Of the lines below, report only those that contain "none".

#### Supplied entries ####

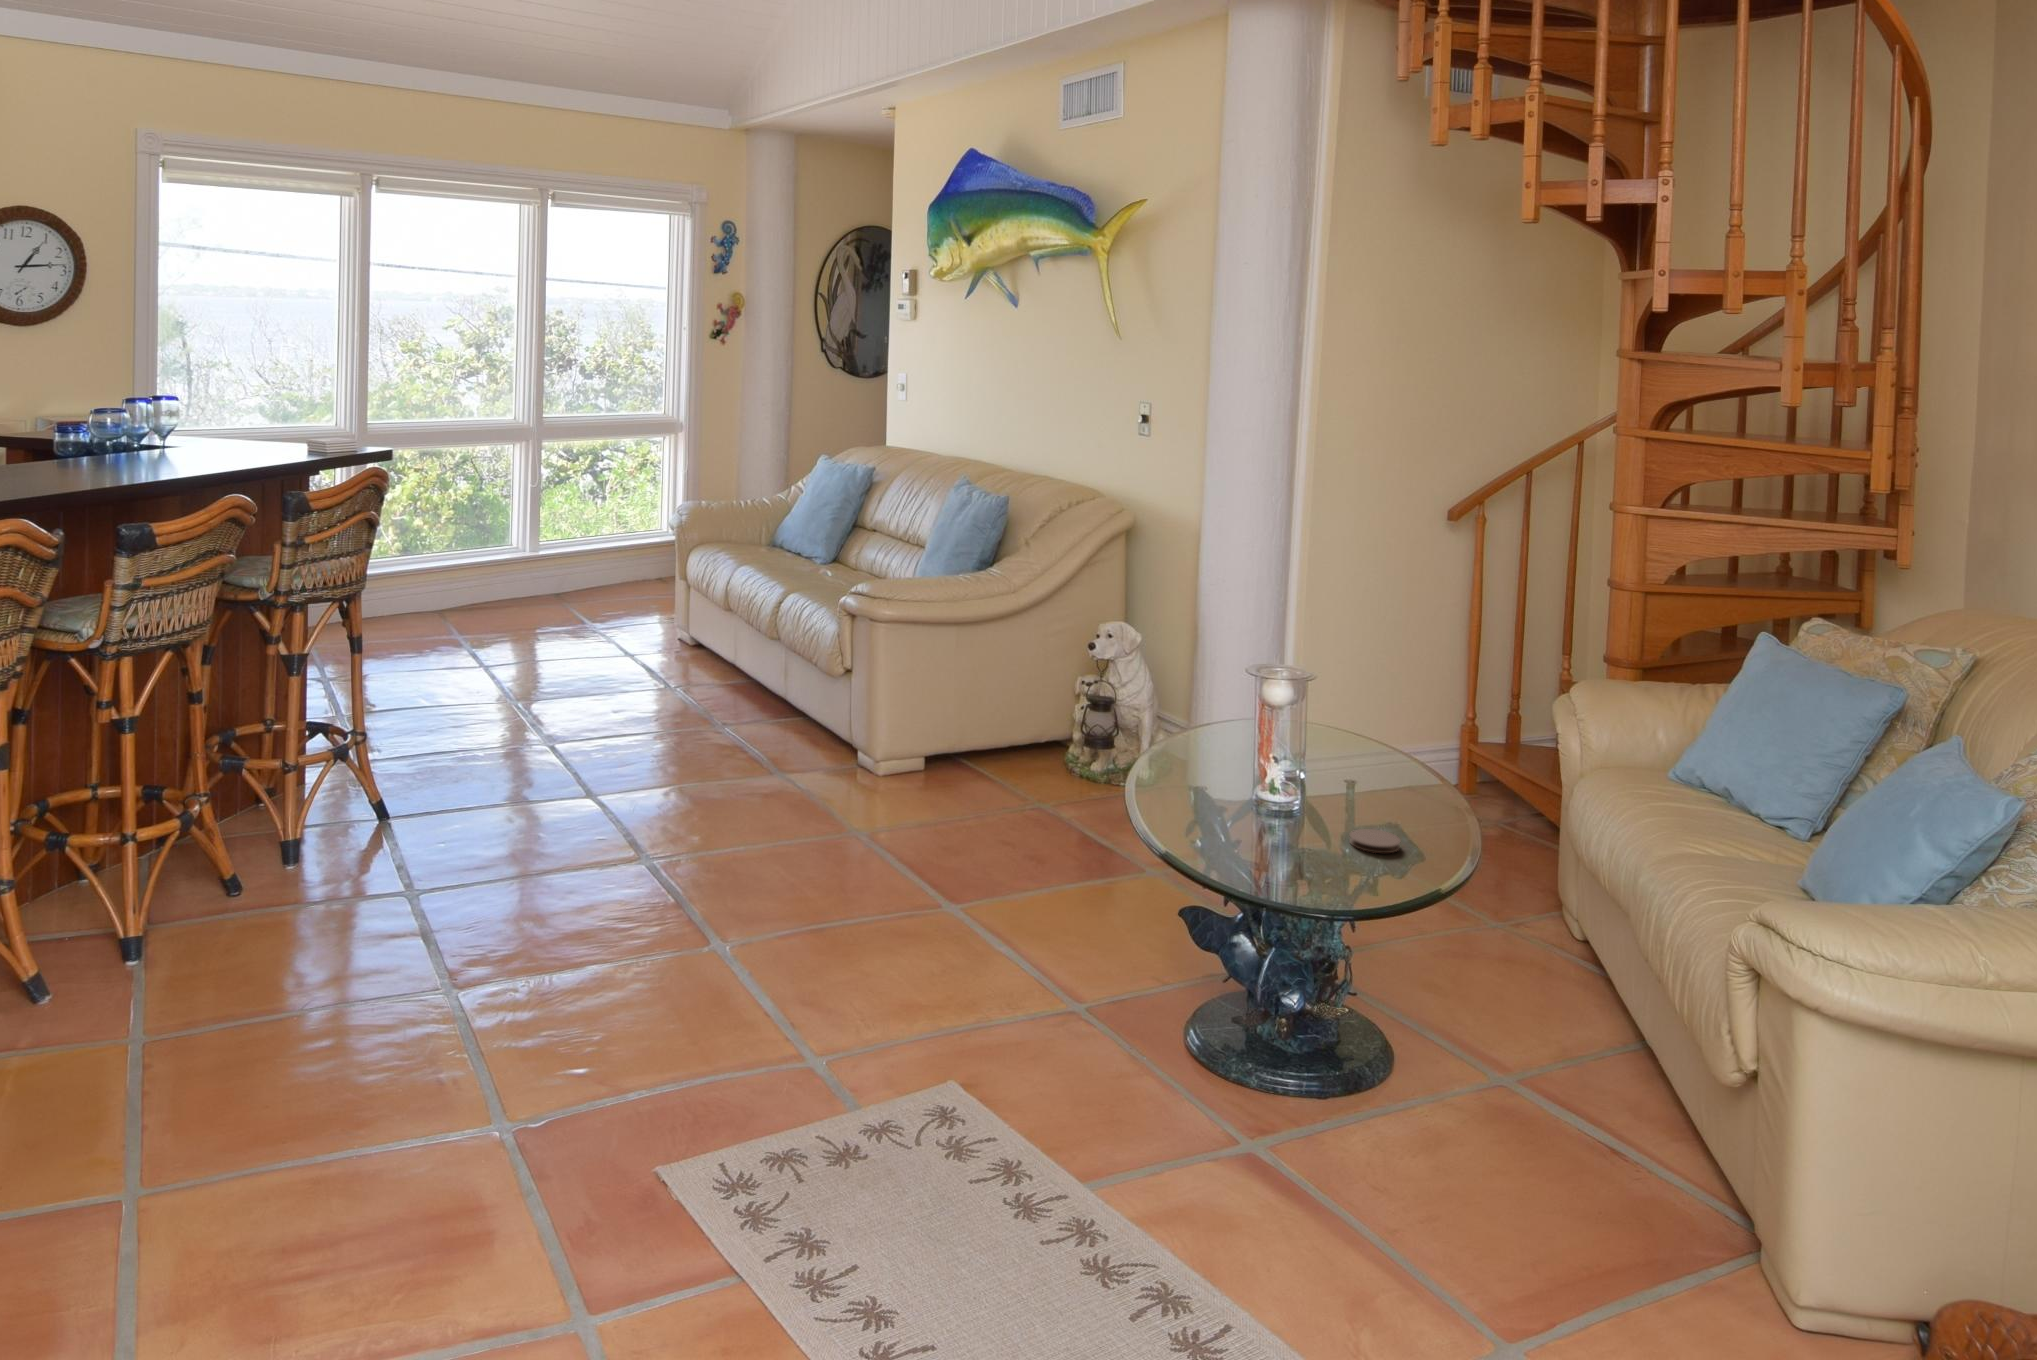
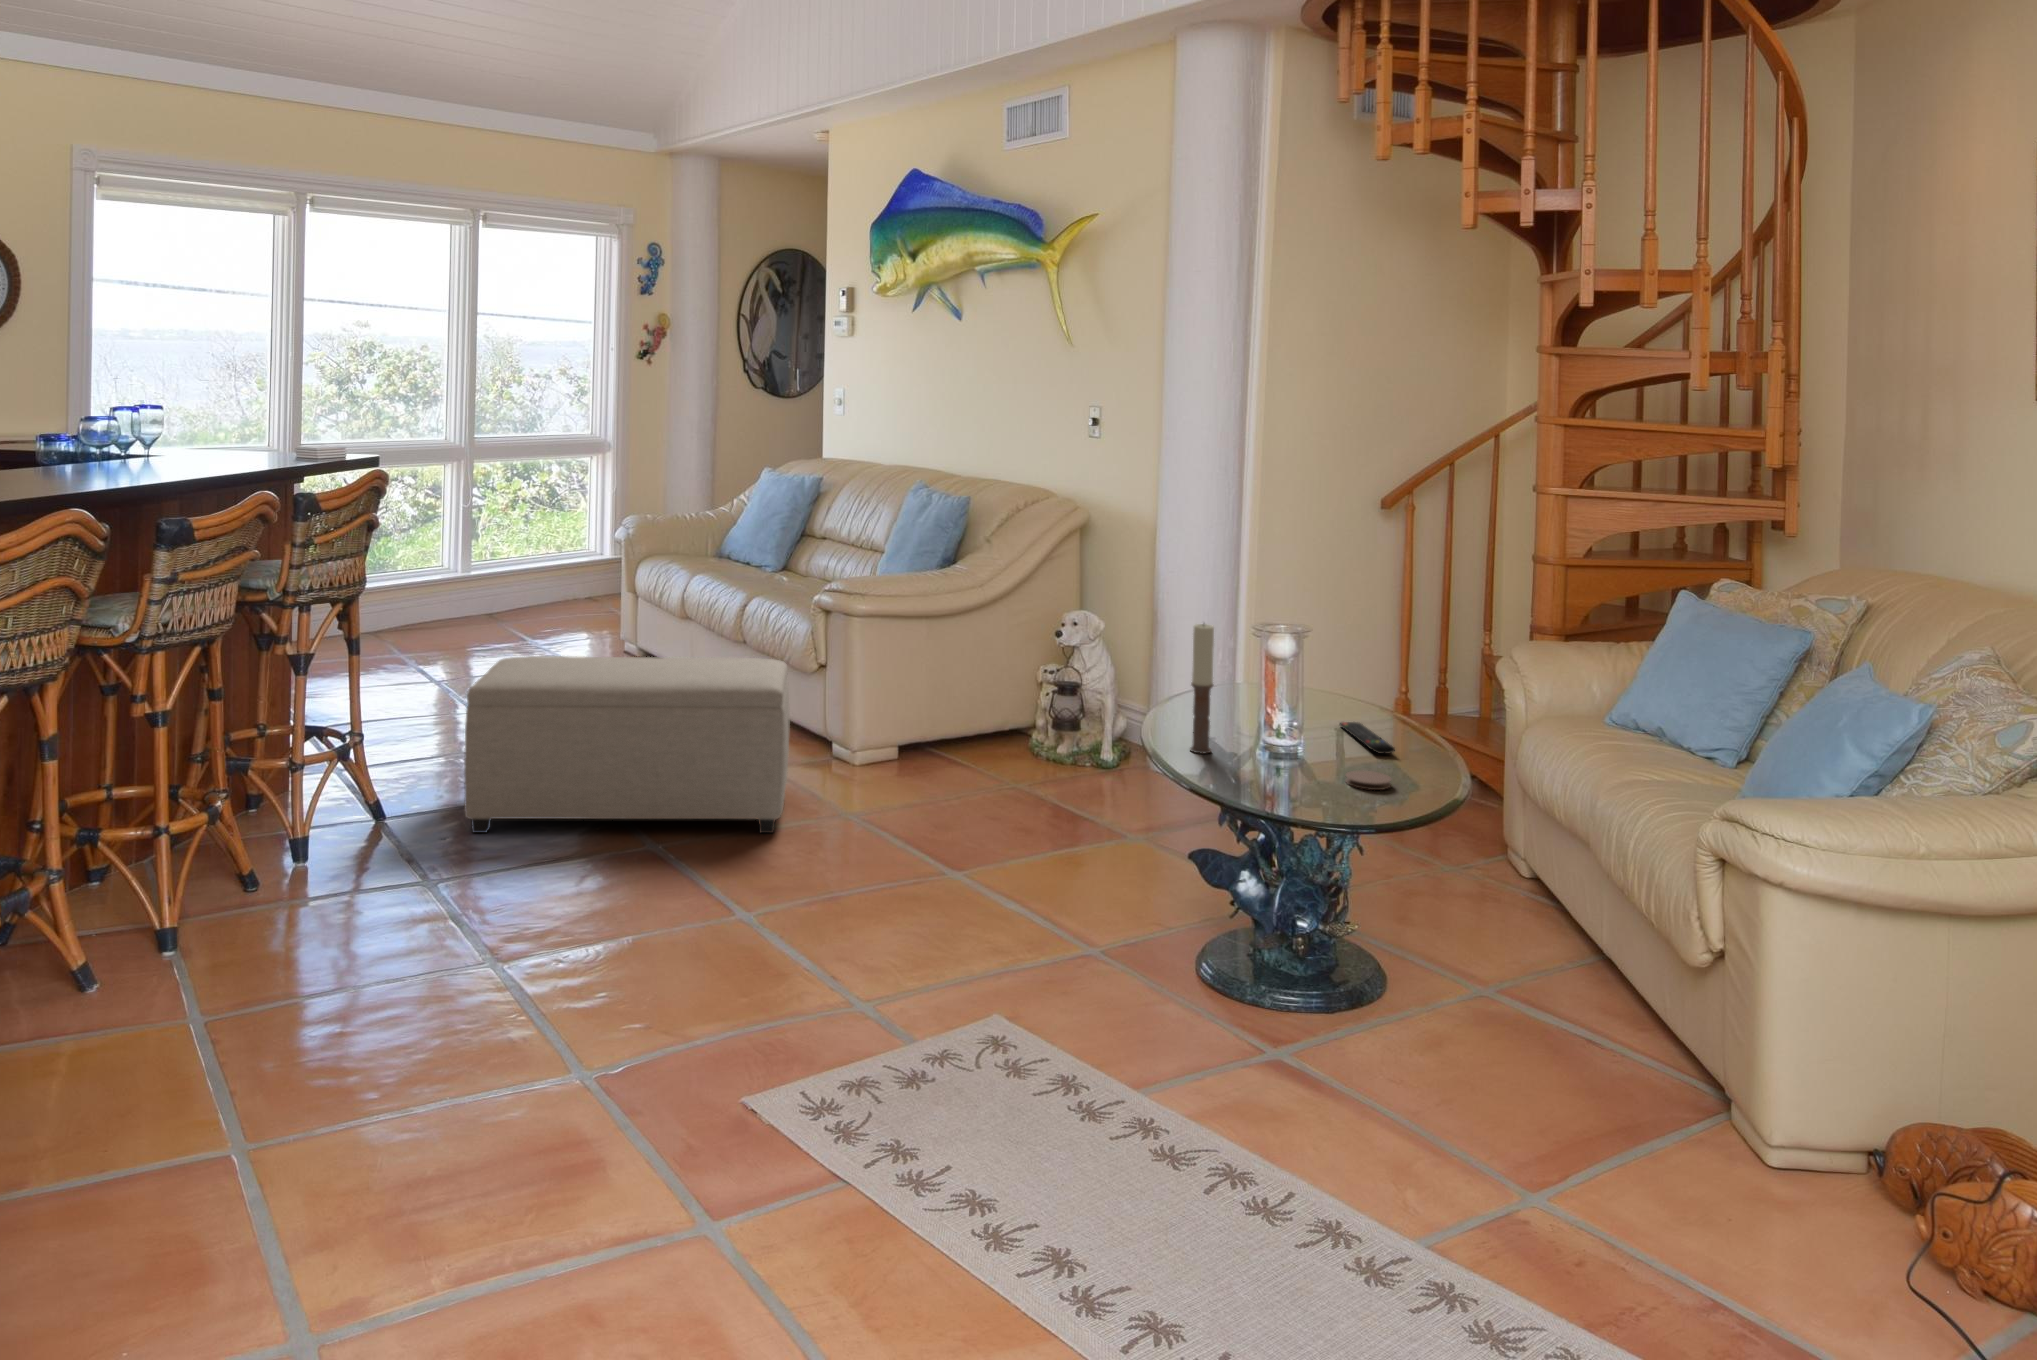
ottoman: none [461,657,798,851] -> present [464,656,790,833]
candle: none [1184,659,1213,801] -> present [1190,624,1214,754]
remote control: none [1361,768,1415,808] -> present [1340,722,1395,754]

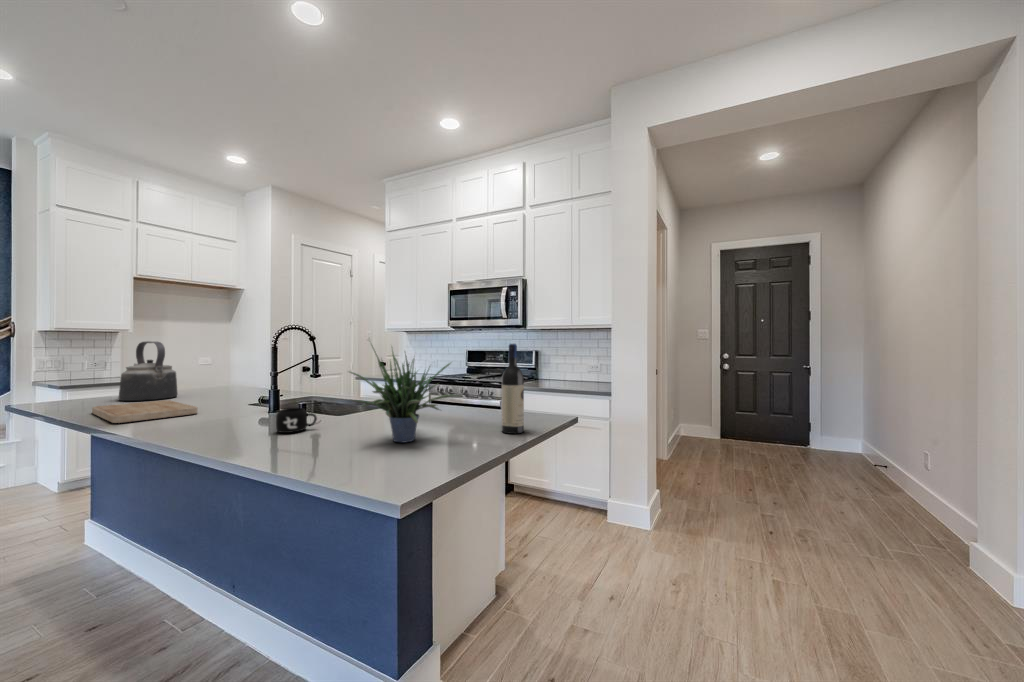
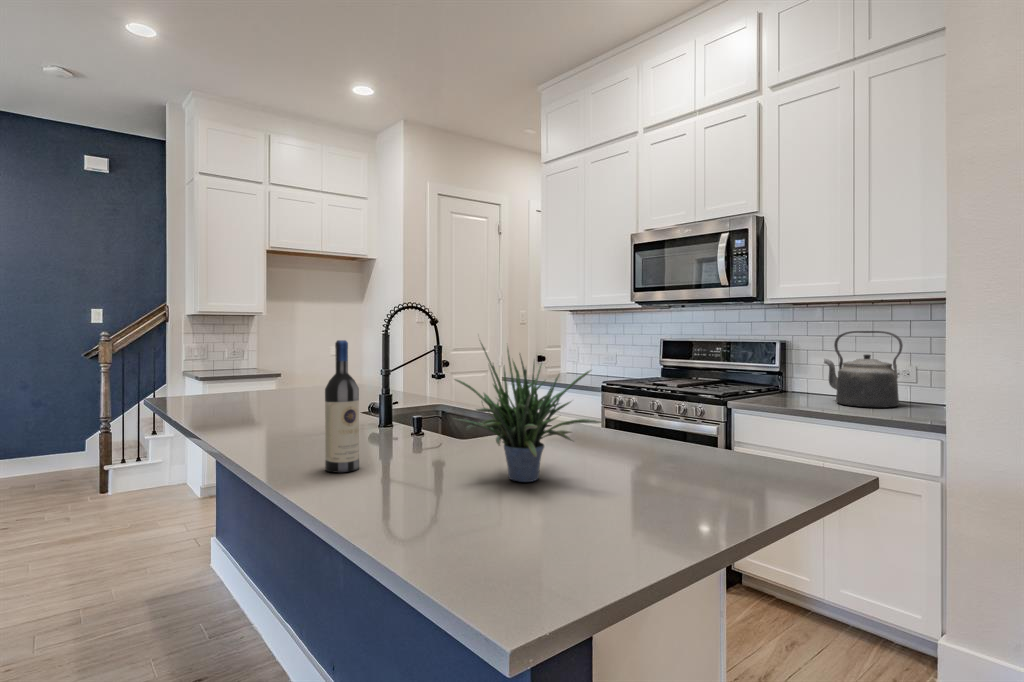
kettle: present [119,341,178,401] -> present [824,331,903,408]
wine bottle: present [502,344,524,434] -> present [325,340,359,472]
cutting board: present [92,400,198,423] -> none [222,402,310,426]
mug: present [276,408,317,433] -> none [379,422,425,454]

####

● **Exercise response**
ottoman: none [461,657,798,851] -> present [464,656,790,833]
candle: none [1184,659,1213,801] -> present [1190,624,1214,754]
remote control: none [1361,768,1415,808] -> present [1340,722,1395,754]
cutting board: present [92,400,198,423] -> none [222,402,310,426]
mug: present [276,408,317,433] -> none [379,422,425,454]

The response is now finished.